El viaje hasta ahora había transcurrido sin problemas y sin oposición. Aunque el primer día de viaje se prolongó por lo que parecía una eternidad, habían planeado estratégicamente con mucha antelación y se detuvieron a descansar la noche en una espaciosa casa de campo en las afueras de Hermosillo a través de un conocido cercano de Carlos. Desde allí, el destino estaba a solo cinco horas de distancia. Bien descansados y levantados al amanecer, habían avanzado bien en las primeras horas de la mañana y se habían adelantado mucho a lo previsto. Rodrigo conducía mientras Rosa se sentaba a su lado en la cabina delantera del camión. Conocía las rutas a seguir, ya que las había conducido muchas veces antes, transportando mercancías a la frontera para algunos de los mayoristas de productos más grandes.

Carlos y Miguel estaban sentados en la parte trasera de la camioneta. Carlos se entretuvo cortando un palo con un cuchillo de caza de hoja fija. También conocía estas rutas, pero desde una perspectiva muy diferente. Miró a Miguel que había estado observando el paisaje; éste era el lugar más al norte donde Miguel había estado.

Carlos miró una gran cicatriz en el dorso de su mano. La mayoría de sus cicatrices fueron adquiridas por sus pasadas excursiones fronterizas contrabandeando drogas y guiando a los migrantes. Pero le gustó esta en particular, la primera que sufrió a la tierna edad de doce años cuando fue reclutado por primera vez. Cortado por un alambre de púas, se había infectado, casi haciendo que perdiera su extremidad. Pero fue curado y Carlos continuó por muchos años más, desafiando a las serpientes venenosas, el calor abrasador y el frío mordaz del desierto. Y anhelaba la adrenalina de evitar las patrullas fronterizas y las pandillas rivales.

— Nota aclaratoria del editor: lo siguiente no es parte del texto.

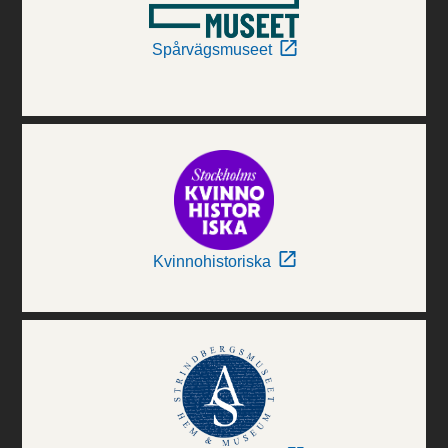
Spårvägsmuseet
Kvinnohistoriska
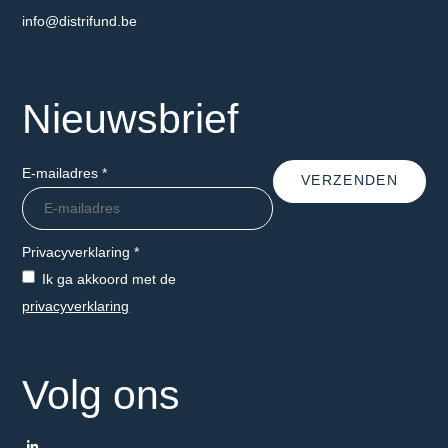
E-mailadres
info@distrifund.be
Nieuwsbrief
E-mailadres
*
VERZENDEN
Privacyverklaring
*
Ik ga akkoord met de
privacyverklaring
Volg ons
LinkedIn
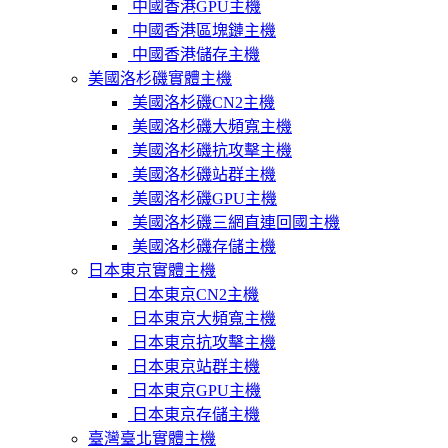
中國香港GPU主機
中國香港區塊鏈主機
中國香港儲存主機
美國洛杉磯實體主機
美國洛杉磯CN2主機
美國洛杉磯大頻寬主機
美國洛杉磯抗攻擊主機
美國洛杉磯站群主機
美國洛杉磯GPU主機
美國洛杉磯三網直連回國主機
美國洛杉磯存儲主機
日本東京實體主機
日本東京CN2主機
日本東京大頻寬主機
日本東京抗攻擊主機
日本東京站群主機
日本東京GPU主機
日本東京存儲主機
臺灣臺北實體主機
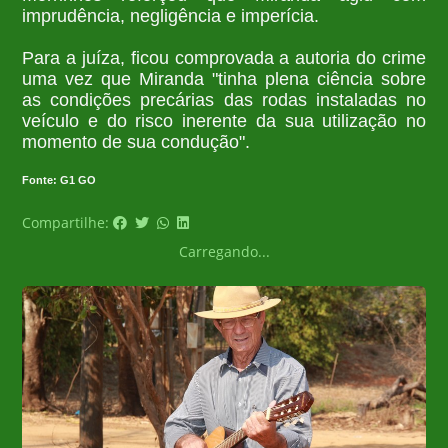
imprudência, negligência e imperícia.
Para a juíza, ficou comprovada a autoria do crime
uma vez que Miranda "tinha plena ciência sobre
as condições precárias das rodas instaladas no
veículo e do risco inerente da sua utilização no
momento de sua condução".
Fonte: G1 GO
Compartilhe:
Carregando...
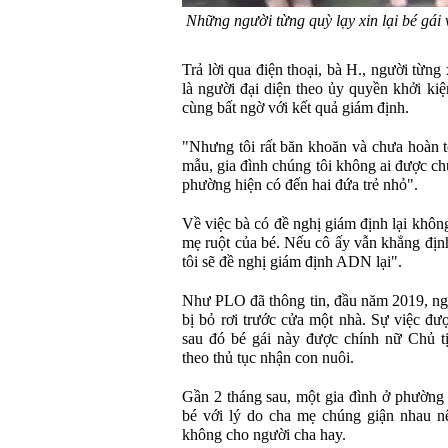
Những người từng quỳ lạy xin lại bé gái 
Trả lời qua điện thoại, bà H., người từng
là người đại diện theo ủy quyền khởi kiệ
cùng bất ngờ với kết quả giám định.
"Nhưng tôi rất băn khoăn và chưa hoàn to
mẫu, gia đình chúng tôi không ai được ch
phường hiện có đến hai đứa trẻ nhỏ".
Về việc bà có đề nghị giám định lại không
mẹ ruột của bé. Nếu cô ấy vẫn khẳng địn
tôi sẽ đề nghị giám định ADN lại".
Như PLO đã thông tin, đầu năm 2019, ngư
bị bỏ rơi trước cửa một nhà. Sự việc 
sau đó bé gái này được chính nữ Chủ t
theo thủ tục nhận con nuôi.
Gần 2 tháng sau, một gia đình ở phường 
bé với lý do cha mẹ chúng giận nhau n
không cho người cha hay.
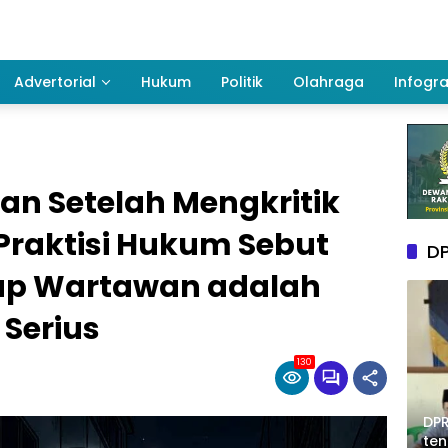
Advertorial
Hukum
Politik
Olahraga
Infogra
n Setelah Mengkritik
Praktisi Hukum Sebut
DP
p Wartawan adalah
Serius
130
DPR
te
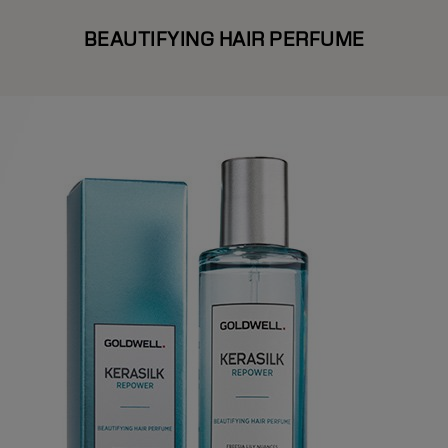
BEAUTIFYING HAIR PERFUME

Carlos miró a la parte posterior de la cabeza de Rodrigo, de color gris, a través de la polvorienta ventana trasera, su propio salvador, durante gran parte de su joven vida. Rodrigo le dio el ultimátum cuando Carlos decidió qué camino debía elegir: dejar los cárteles para siempre y venir a trabajar con él, o quedarse con ellos, y finalmente terminar muerto. Con el tiempo, Carlos escuchó las súplicas de su tío y se unió a él por muchos años después, trabajando en los campos de Sonora y Sinaloa. Pero últimamente, su sórdido pasado había regresado para perseguirlo.